COACH BLAIR: You wanted to know when we were 1-4 -- we were 1-4, we got beat fair and square at home by K State. We got beat by a 3-point shot on the road against Baylor, which we were leading by 2. That hurt, but we knew we played well. We went up to Colorado, which might have been the turning point in our season because we were down 10 with 9 to go, and I put Colson in the ballgame just to try something, and all of the sudden it worked.
Then we lost at Nebraska fair and square. They played well. Then we went home and led the whole way against Oklahoma State and didn't score the last 6:30 in the ballgame, and it wasn't Riley's 3-point shot; it was us and our inability to score in the last 6:30. And they were not scoring every possession.
Our season turned around when we went into the locker room and we looked at ourselves and we had no one to blame but ourselves. And that was the most important thing that our kids could come together on, and they realized it was going to be humble pie. We gotta get it together quick.
The WNIT is an option, but has there ever been a conference champion having to go from being a conference champion going to the WNIT? Don't worry, I'm the only team that's gone from the Final Four to winning the WNIT the next year, and that was at Arkansas last year, but I had an injury that year.
That's the main thing, Michelle, we did not point fingers, we looked at it -- and I said, "I'm not going to change lineups, or drills, we're going to go back to fundamentals in both our warm-up drills and defensive drills and all we're going to do is play hard."
Because we can slide right back under that radar that we were under, that radar last year when we were beating OU and Baylor and all that, and we handled that very well. Now we're back up on the top. I think we answered a little bit of that when we were able to beat Iowa State yesterday. We can handle success that last year we were not ready for.

** Data supplied **
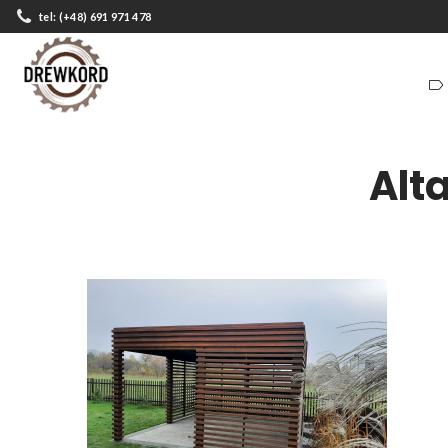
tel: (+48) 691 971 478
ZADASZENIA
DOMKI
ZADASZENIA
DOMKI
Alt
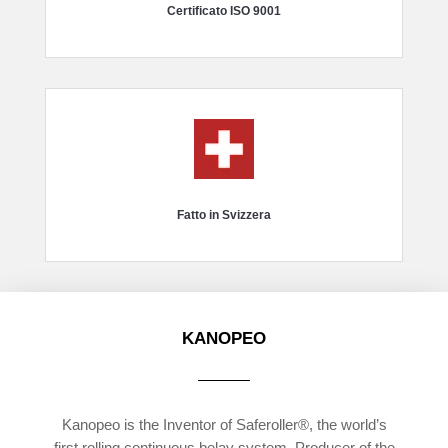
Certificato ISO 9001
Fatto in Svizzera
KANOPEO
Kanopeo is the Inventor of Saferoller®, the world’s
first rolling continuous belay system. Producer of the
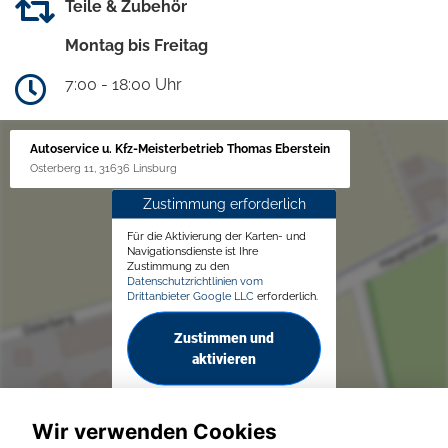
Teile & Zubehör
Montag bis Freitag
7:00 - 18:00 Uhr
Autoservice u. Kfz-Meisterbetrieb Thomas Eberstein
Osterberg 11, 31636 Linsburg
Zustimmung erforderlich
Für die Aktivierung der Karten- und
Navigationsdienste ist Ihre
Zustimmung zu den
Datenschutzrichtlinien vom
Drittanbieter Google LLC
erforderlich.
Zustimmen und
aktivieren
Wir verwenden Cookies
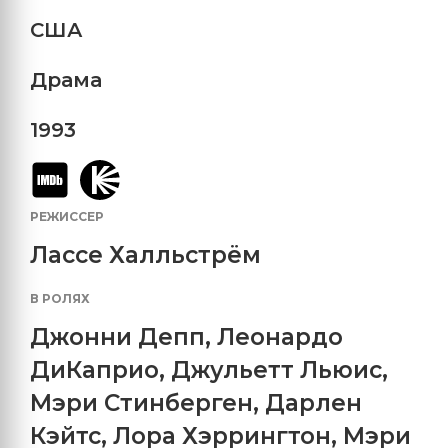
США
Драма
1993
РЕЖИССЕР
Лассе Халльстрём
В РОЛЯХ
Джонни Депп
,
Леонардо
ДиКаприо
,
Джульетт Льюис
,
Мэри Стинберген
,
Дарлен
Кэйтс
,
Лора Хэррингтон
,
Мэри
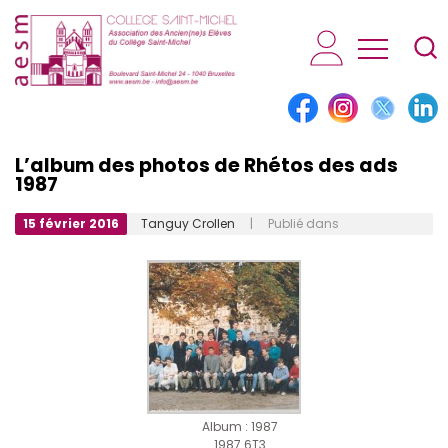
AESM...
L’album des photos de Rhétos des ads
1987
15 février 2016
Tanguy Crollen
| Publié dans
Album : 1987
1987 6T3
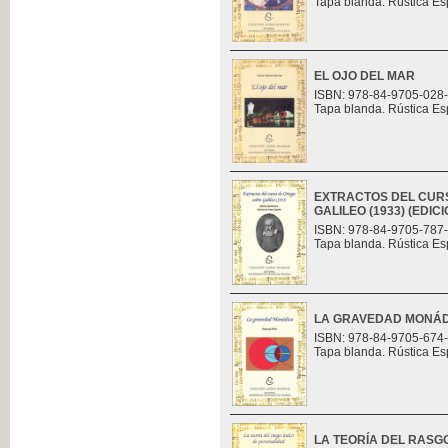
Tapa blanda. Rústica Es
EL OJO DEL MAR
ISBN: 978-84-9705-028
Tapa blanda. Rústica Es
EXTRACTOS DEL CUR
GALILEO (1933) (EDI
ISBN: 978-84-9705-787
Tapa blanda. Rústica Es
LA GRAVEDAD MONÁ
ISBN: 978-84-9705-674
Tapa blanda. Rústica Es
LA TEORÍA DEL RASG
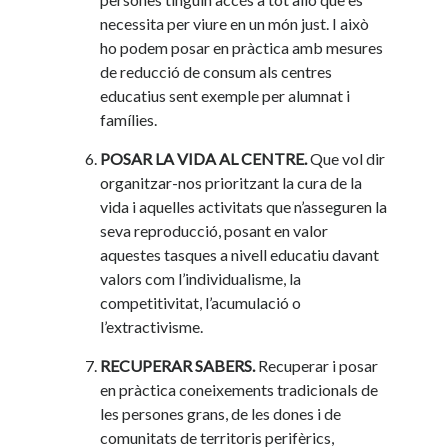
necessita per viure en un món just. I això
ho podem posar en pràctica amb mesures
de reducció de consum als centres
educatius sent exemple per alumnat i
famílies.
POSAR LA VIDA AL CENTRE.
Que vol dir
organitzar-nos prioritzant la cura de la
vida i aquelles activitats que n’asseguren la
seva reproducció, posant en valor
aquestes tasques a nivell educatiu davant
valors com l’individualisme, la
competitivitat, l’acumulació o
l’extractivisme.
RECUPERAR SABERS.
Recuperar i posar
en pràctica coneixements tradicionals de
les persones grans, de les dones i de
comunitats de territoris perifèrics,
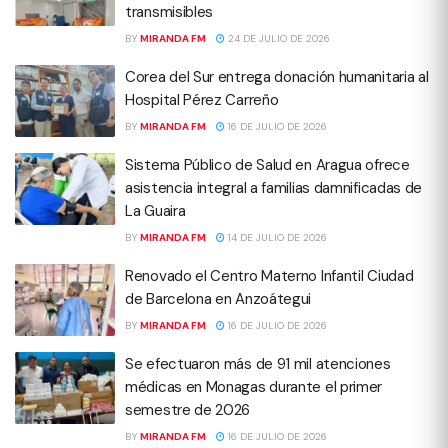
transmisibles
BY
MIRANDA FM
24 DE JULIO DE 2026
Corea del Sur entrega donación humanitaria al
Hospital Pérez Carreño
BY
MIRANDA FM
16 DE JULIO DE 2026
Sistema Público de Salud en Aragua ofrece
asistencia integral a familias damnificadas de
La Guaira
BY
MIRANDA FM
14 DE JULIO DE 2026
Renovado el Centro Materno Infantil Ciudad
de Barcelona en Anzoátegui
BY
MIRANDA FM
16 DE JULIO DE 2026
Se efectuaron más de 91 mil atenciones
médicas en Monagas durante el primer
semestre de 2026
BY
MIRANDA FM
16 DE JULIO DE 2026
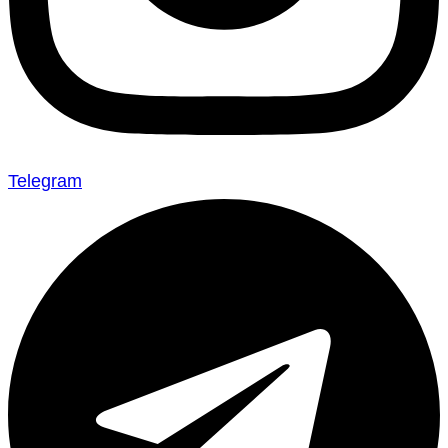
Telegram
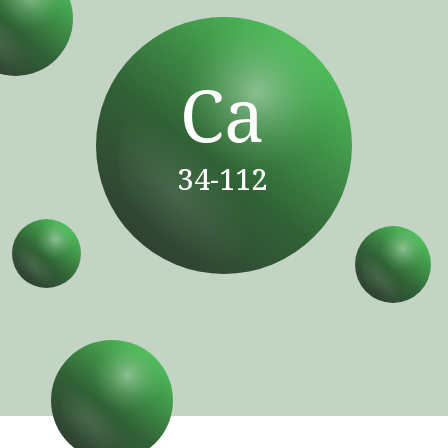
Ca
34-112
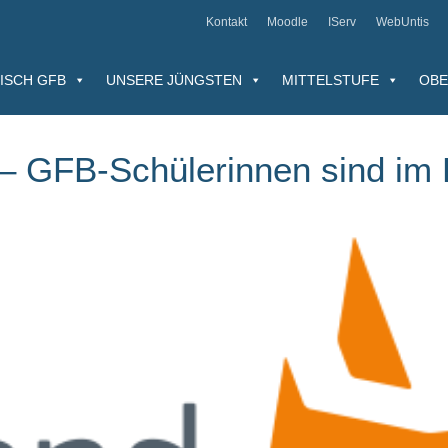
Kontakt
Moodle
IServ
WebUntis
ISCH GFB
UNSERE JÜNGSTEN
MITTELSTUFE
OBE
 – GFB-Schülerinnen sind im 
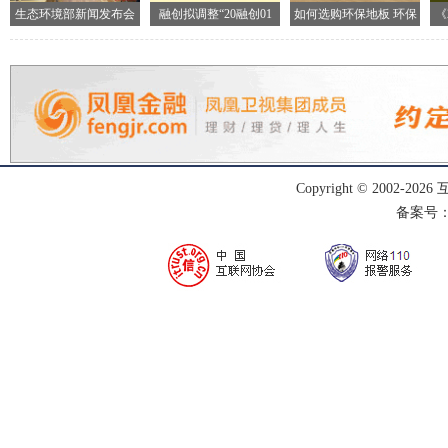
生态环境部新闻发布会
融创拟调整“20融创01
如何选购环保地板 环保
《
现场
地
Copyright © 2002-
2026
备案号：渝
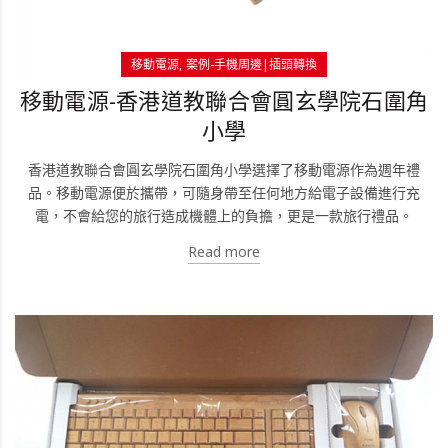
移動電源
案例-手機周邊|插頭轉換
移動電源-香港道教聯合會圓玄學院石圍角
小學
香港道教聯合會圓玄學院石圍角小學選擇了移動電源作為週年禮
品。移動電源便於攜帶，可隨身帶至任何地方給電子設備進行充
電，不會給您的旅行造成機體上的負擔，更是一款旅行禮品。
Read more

...

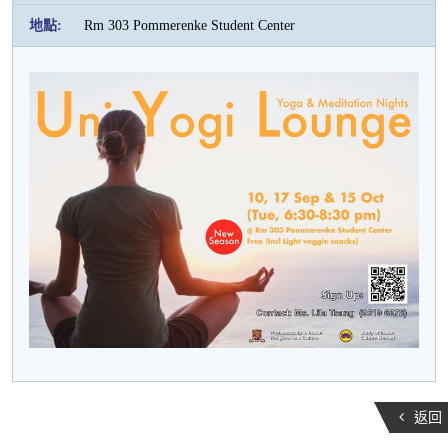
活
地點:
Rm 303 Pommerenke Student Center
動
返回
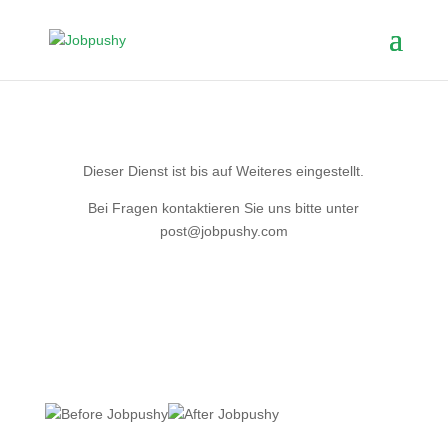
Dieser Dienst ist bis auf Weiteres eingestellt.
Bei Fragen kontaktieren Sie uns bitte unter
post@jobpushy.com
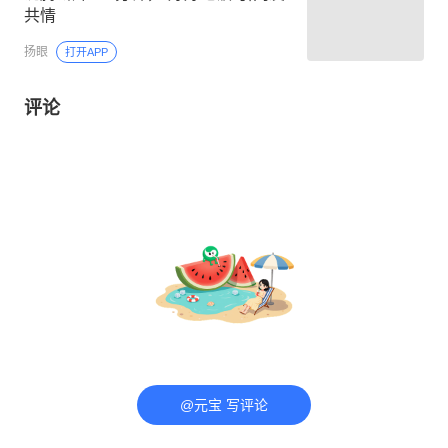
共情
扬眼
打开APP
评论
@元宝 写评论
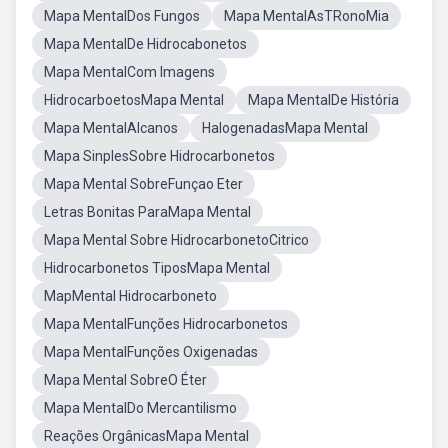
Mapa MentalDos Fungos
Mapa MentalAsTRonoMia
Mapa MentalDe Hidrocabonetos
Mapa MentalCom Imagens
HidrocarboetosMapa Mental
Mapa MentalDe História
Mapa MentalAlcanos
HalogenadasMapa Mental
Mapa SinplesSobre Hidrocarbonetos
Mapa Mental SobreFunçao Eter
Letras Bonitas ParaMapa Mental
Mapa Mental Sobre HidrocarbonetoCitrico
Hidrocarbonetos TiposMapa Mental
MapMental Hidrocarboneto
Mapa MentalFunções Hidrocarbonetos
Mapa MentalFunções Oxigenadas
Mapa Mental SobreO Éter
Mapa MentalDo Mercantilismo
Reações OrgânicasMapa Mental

** Things to do **
1) Copy the coach's press conference remarks word for word from "Then we lost" to "injury that year.".
2) Carry on the coach's press conference remarks after their final sentence.

** Responses **
1)
Then we lost at Nebraska fair and square. They played well. Then we went home and led the whole way against Oklahoma State and didn't score the last 6:30 in the ballgame, and it wasn't Riley's 3-point shot; it was us and our inability to score in the last 6:30. And they were not scoring every possession.
Our season turned around when we went into the locker room and we looked at ourselves and we had no one to blame but ourselves. And that was the most important thing that our kids could come together on, and they realized it was going to be humble pie. We gotta get it together quick.
The WNIT is an option, but has there ever been a conference champion having to go from being a conference champion going to the WNIT? Don't worry, I'm the only team that's gone from the Final Four to winning the WNIT the next year, and that was at Arkansas last year, but I had an injury that year.

2)
As you know, we did not play well in the Big 12 tournament here last year, the year before that, or in the NCAA either year. But I think we've grown up a lot, and I think we're a little bit more mature. Hopefully I'm a better coach, and our kids are a year older and hungrier. They would like to see what those names of those teams are there and what they're all about, because we get to see them every Monday night on TV.
All of the sudden it's not like -- in the NBA -- in the NBA we're going to see all the great West Division teams play. You're not going to get to see Milwaukee play somebody or somebody like that; you're going to see the best of the best. So if you see it every Monday night, you're going to say, "What is it going to take for you to get to that level, maturitywise and then out there on the court?"
Tyra White? She was a homesick kid early in the year, but she's gotten over that. You always get over homesickness if you're playing and playing a lot of minutes. But she's had to learn how to handle the academics. She is doing very well with the tutors that go on the road with us and everything like that. The kids are taking her under their wings, and Sydney Colson and Maryann Baker are two roommates, and they refuse to let a kid get homesick, because they're two Texas kids, they're the life of the party every time, and they have great personalities.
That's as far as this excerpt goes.